だから今回のイヴェントでは、明らかに二クラス(のバンドではないけど)のバンドにゲストとして招待されてしまったような雰囲気が見て取れたのでした。ソロや自分のパートはがっちりしびれるくらいに決めてくれるのに、その場面が終わると、たちまち所在ない感じになって、バンドの雰囲気に丸呑みにされてしまうようでした。初日だったということもあるのでしょうが・・・。
というライヴの印象はこのへんにしておいて、自身のクインテットでは二年ぶり(FCQだと一年ちょっとぶり)のユッカのパフォーマンス。とてもとても素晴らしかったのです!!
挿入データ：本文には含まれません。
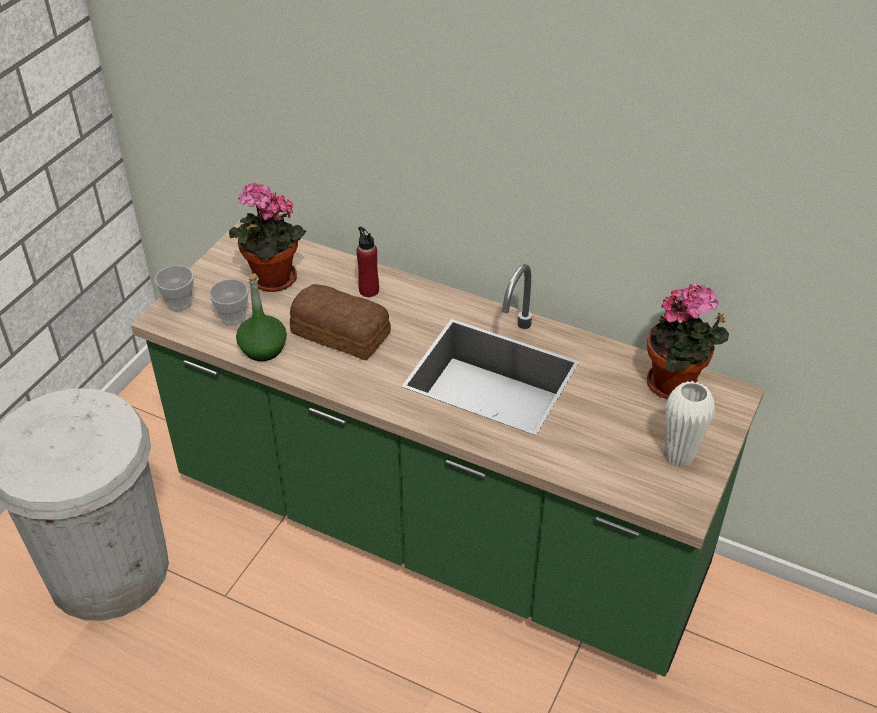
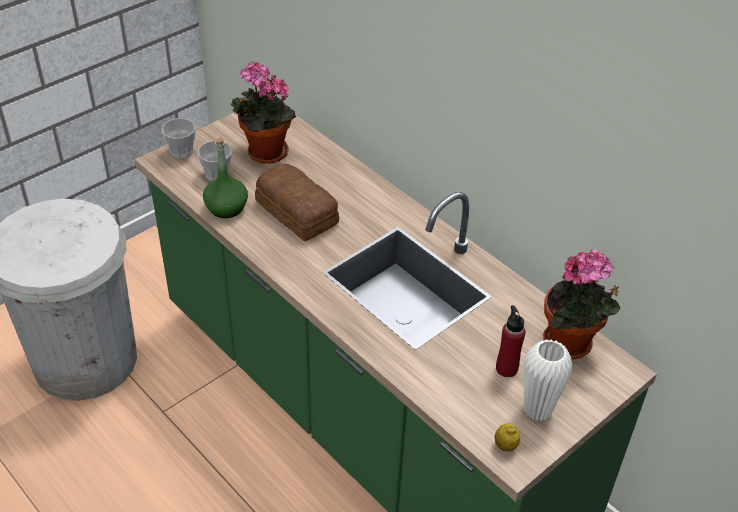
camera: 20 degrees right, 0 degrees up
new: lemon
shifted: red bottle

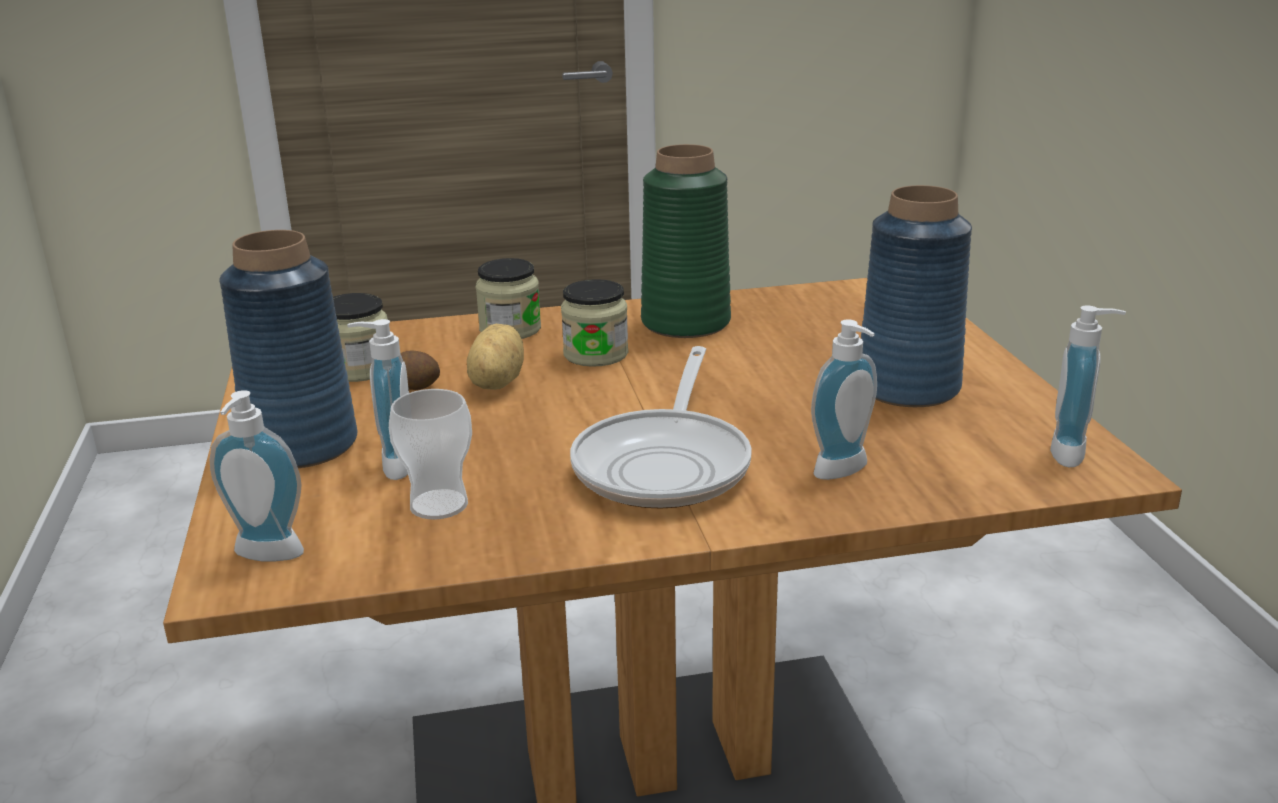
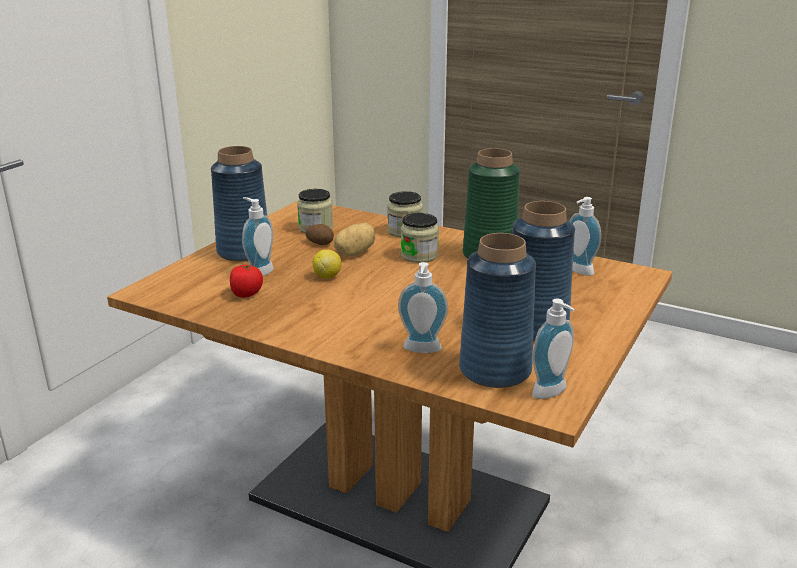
camera: 40 degrees right, 0 degrees up
gone: frying pan
new: lemon; blue vase (no. 2 from left)
shifted: soap dispenser (no. 1 from left in the first image) to soap dispenser (no. 4 from left)
swapped: cup to tomato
彼のプレイは一音一音の完成度がとても高く、実際、吐く一息まで細心の注意を払って発しているように感じるのです。その一音が一つのつながったフレーズになると、その圧倒的完成度の高さに観客全てが一気に引き込まれてしまうのです。息継ぎはいつするんだ?と思うほどに長いフレーズも一気に吹ききってしまい、そのあまりの軽やかな妙に、聴く側は呆気にとられてしまうほど。ものすごい吸引力なのに、見事なまでの鮮やかな引き際。ものすごい事をやってのけるのに、クールにこなせる。決して無理してない自然体の印象を聴き手に与えてくれる彼なのです。でも、だからこそ、彼はどんな場面においても底知れない自分の力を最大限に出し切ることができるのかもしれません。
・・・と、あくまでこれは推測。実際はものすごく努力しているのかもしれません。だとすれば、それを表面に出さないって、シャイなフィンランド人らしくって、すごいと思いません?
という本日のユッカと是非話がしたくて、ライヴ後少しねばってみました。インパートメントさんにご迷惑をおかけしてしまったのですが・・・。
目の前に現れたユッカに今日の感想と質問を少し。
トランペットとフリューゲルホルン、今はどっちが好き?と。
やっぱりフリューゲルホルンでした。ちょっと疲れるけど、音色が好きなんだと。君はどう思う?と返されたので、私もフリューゲルホルンの方が好きだと答えてみました。柔らかいのですよね、音色が。彼の柔らかなイメージにもどちらかというと合うような気がします。手も大きいので、トランペットよりも安定感がありそうですし。そういえば、今回のライヴでは、自分の曲は全てフリューゲルホルン、Niklasの曲はトランペットというふうに使い分けていました。アルバムではトランペットで演っていた曲も、フリューゲルホルンだと一味、というか曲自体の鋭さも和らぐような印象でした。Niklasの曲では、逆に自分をアピールしようと試みたのかもしれませんね。
というJukka。来月からアルバムのレコーディングもスタートするようです。FCQの再来日公演も、もしかすると年末(彼は early next yearと言ってましたが、maybe だそうです)に実現するかも?
二年前は英語が話せないから・・・とびびって何も聞けず、目の前にいるのにさっさと素通りしてしまったのですが・・・、図々しくなったのか何なのか普通に話せるようになって、調子に乗ってしまいました。結果、返ってきた答えの多さとそのスピードに、やはり完全には内容を把握できず。最後は愛想笑いでその場を立ち去ってしまいました。
でも、明日も行きますよー
Thanks: T.Sunaga 昨年の暴挙を謝罪できてよかったです。FCQ来日期待してます!